カウンター席では、目の前で調理が行われ、香り、手元、音、そのすべてが五感に訴える。技術と所作の美しさはもとより、調理人との会話にも一切の押しつけがなく、こちらの間合いを自然と読み取り、寄り添ってくれる接客力。居心地は極めて良く、緊張感ではなく、安心感がある。プロフェショナルの雰囲気で包まれる時間だ。
料理は、ひと皿ごとに“品”がある。
冒頭の紫雲丹。京都という立地で雲丹を出すことに懐疑的であったが、見事に裏切られた。苦味皆無、そして紫雲丹だからこそ“あっさり”としか言いようがない瑞々しさ。おそらく殻付きで北海道から直送したのだろう。処理と温度管理の技術があるからこそ成立する一皿。
出汁は、鰹を前面に出さず、昆布を中心に据え、深みを湛えながらも軽やか。星付きの料理屋でも化調を使う例がある中で、こちらは一切感じさせない。
“料理は、静かに主張する”。そんな言葉が似合う店だ。
惜しむらくは、料理長・松本氏の声が聞きたかった。もちろん、全体として完成度は申し分ない。しかし、あの空間において、料理人の声こそが料理を物語る瞬間でもあると思うのだ。
【総評】
数あるミシュラン一つ星の店と比べると、圧倒的な差異と完成度を感じた。これは明らかに二つ星以上の実力だろう。一つ星のレベルではない。
いや、星の数では測れぬ世界を築いている、と言った方が正しいかもしれない。和久傳はグループとして大きいためか評価が下にみられているのだろう。
京都にて、しばしば「ミシュランとは何か」と自問させられる経験があるが、この店は“星を獲ったから選ぶ”のではなく、“星などなくとも選ぶ店”だ。
あの赤提灯屋が弟子入りすべき店か? いや、それは違う。むしろ、この店が目指す世界を知ればこそ、赤提灯屋もまた、己の立ち位置を見定めるのではなかろうか。
必ず再び訪れるべき日本の味わいだ。
日本人として嬉しく思った夜だ。

┄┄┄┄┄┄┄┄┄┄┄┄┄┄┄┄┄┄┄┄

• _課題の指示_: 上の引用文から、「カウンター席では、目の前で調」を含む箇所で始まり「語る瞬間でもあると思うのだ。」で終わる部分を、一字も変えずに抜き出してください。

• _提供情報_:
┄┄┄┄┄┄┄┄┄┄┄┄┄┄┄┄┄┄┄┄

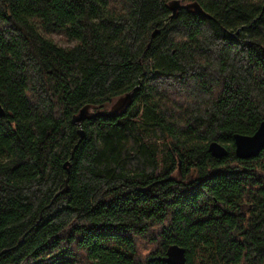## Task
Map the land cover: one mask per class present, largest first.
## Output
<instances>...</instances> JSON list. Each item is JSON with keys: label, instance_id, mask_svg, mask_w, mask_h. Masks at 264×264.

┄┄┄┄┄┄┄┄┄┄┄┄┄┄┄┄┄┄┄┄

• _課題の出力_:
カウンター席では、目の前で調理が行われ、香り、手元、音、そのすべてが五感に訴える。技術と所作の美しさはもとより、調理人との会話にも一切の押しつけがなく、こちらの間合いを自然と読み取り、寄り添ってくれる接客力。居心地は極めて良く、緊張感ではなく、安心感がある。プロフェショナルの雰囲気で包まれる時間だ。
料理は、ひと皿ごとに“品”がある。
冒頭の紫雲丹。京都という立地で雲丹を出すことに懐疑的であったが、見事に裏切られた。苦味皆無、そして紫雲丹だからこそ“あっさり”としか言いようがない瑞々しさ。おそらく殻付きで北海道から直送したのだろう。処理と温度管理の技術があるからこそ成立する一皿。
出汁は、鰹を前面に出さず、昆布を中心に据え、深みを湛えながらも軽やか。星付きの料理屋でも化調を使う例がある中で、こちらは一切感じさせない。
“料理は、静かに主張する”。そんな言葉が似合う店だ。
惜しむらくは、料理長・松本氏の声が聞きたかった。もちろん、全体として完成度は申し分ない。しかし、あの空間において、料理人の声こそが料理を物語る瞬間でもあると思うのだ。